Letting $\varepsilon \to 0$ in proofs

Question

I've seen proofs regarding supremum and infimum of bounded sets in $\mathbb{R}$ involving an arbitrary $\varepsilon > 0$ and 'hard' inequalities (not necessarily strict, but hard to manipulate algebraically and wrt ordering). Most of what I saw involves the argument "letting $\varepsilon \to 0$" and I'm kind of baffled. Why is this logically valid?

For context, consider this proof showing that $\sup(\frac{1}{A}) = \frac{1}{\inf A}, \inf A > 0$ (Please check if the steps are correct).

Proof. $\sup(\frac{1}{A}) \leq \frac{1}{\inf A}$ is easy to show. Now for $\sup(\frac{1}{A}) \geq \frac{1}{\inf A}$,

Let $\varepsilon > 0$. Then $\exists x_{\varepsilon} \in A$ such that $\inf A + \varepsilon > x_{\varepsilon}$. Then $\frac{1}{\inf A + \varepsilon} < \frac{1}{x_{\varepsilon}} \leq \sup(\frac{1}{A})$. Letting $\varepsilon \to 0$, $\frac{1}{\inf A} \leq \sup(\frac{1}{A})$.

Answer 1

You have proven the following:

$$\forall \epsilon > 0: \frac{1}{\inf A + \epsilon} \le \sup\left(\frac{1}{A}\right)$$

Now, appeal to the following: if $f(x) \le g(x)$ for all $x$ in a neighborhood of $a$, then $$\lim_{x \to a}f(x) \le \lim_{x \to a}g(x)$$ (provided the limits exist).
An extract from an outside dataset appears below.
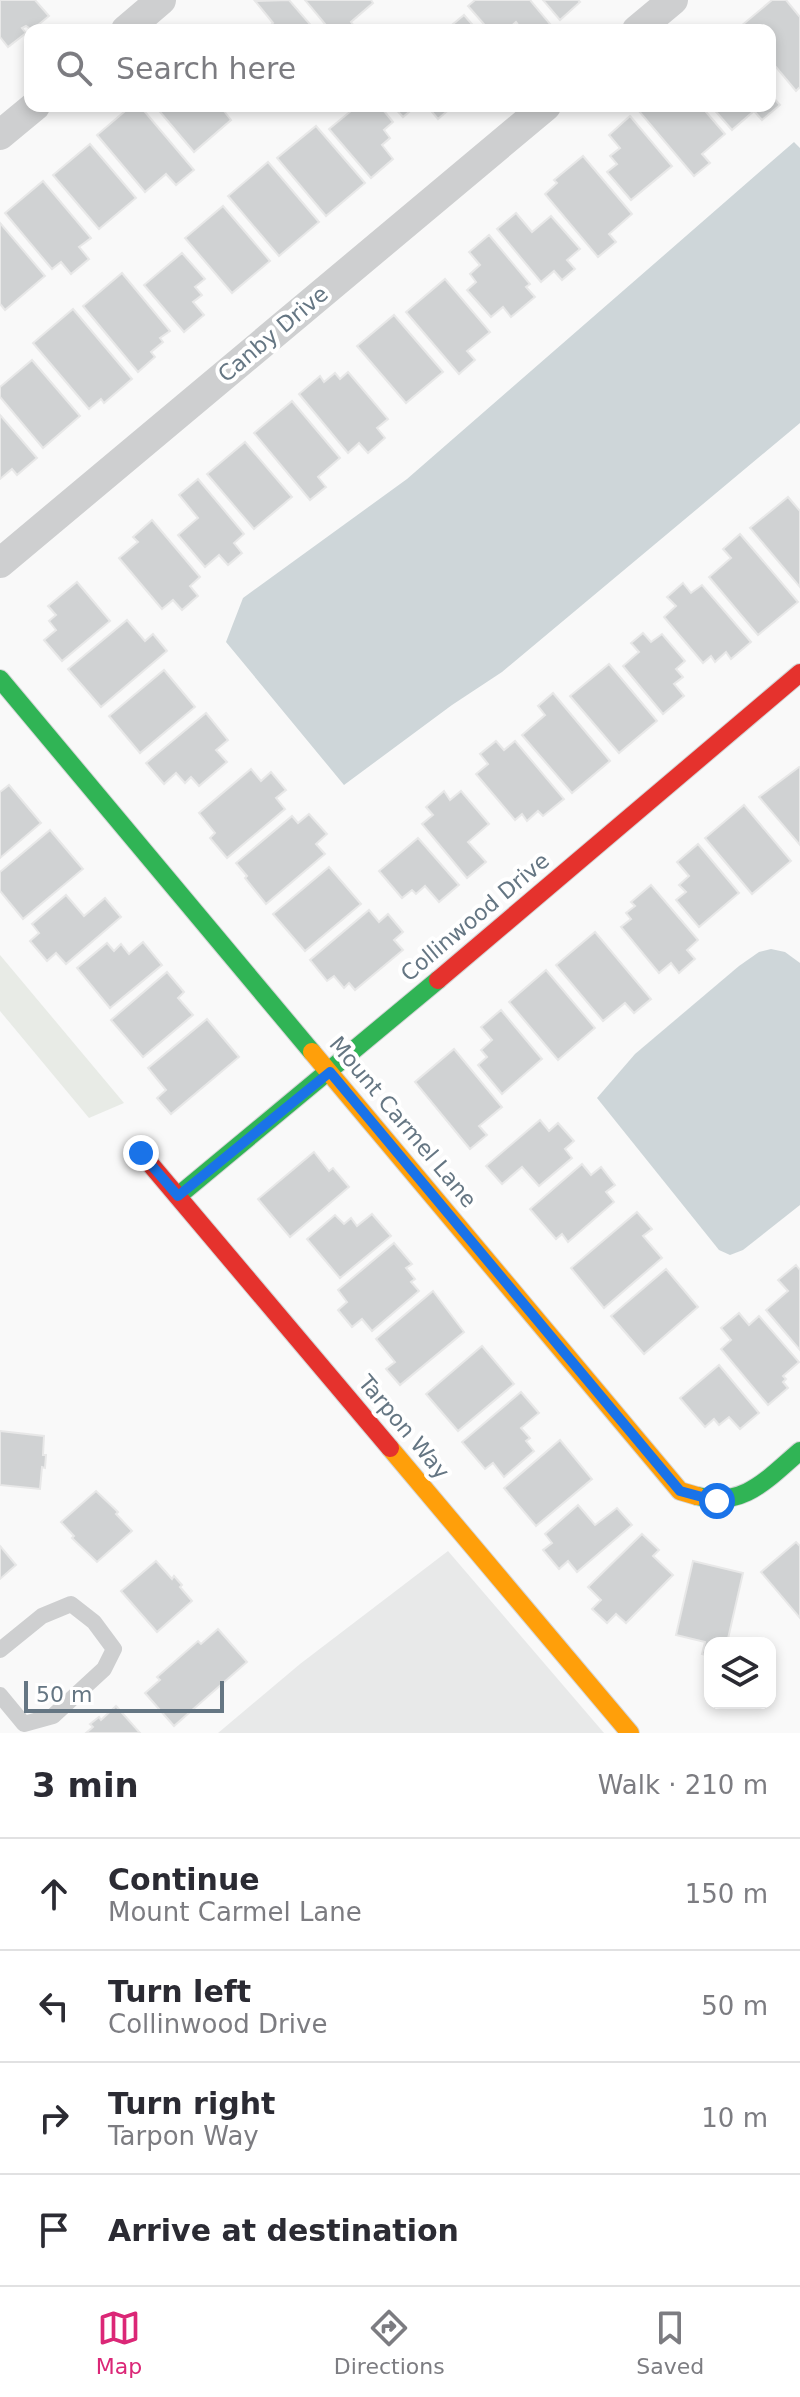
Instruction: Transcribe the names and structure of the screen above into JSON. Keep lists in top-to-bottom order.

Taking $f(\epsilon) = 1/(\inf A + \epsilon)$ and $g(\epsilon) = \sup(1/A)$ (constant function), you get the desired result.

Answer 2

That works because if a function $f$ is such that $f(x)\leqslant M$ for some constant $M$ and if $\lim_{x\to a}f(x)$ exists, then $\lim_{x\to a}f(x)\leqslant M$. This is so because, if $l=\lim_{x\to a}f(x)$ and if $l>M$, then there is some $\delta>0$ such that $|x-a|<\delta\implies\left|f(x)-l\right|<l-M$. But then, if $|x-a|<\delta$,$$l-f(x)=-\bigl(f(x)-l\bigr)\leqslant|f(x)-l|<l-M,$$ and therefore $f(x)>M$. But we are supposing that we always have $f(x)\leqslant M$.

So, in that situation that you have described, since$$(\forall\varepsilon>0):\frac1{\inf(A)+\varepsilon}\leqslant\sup\left(\frac1A\right),$$then$$\frac1{\inf(A)}=\lim_{\varepsilon\to0}\frac1{\inf(A)+\varepsilon}\leqslant\sup\left(\frac1A\right).$$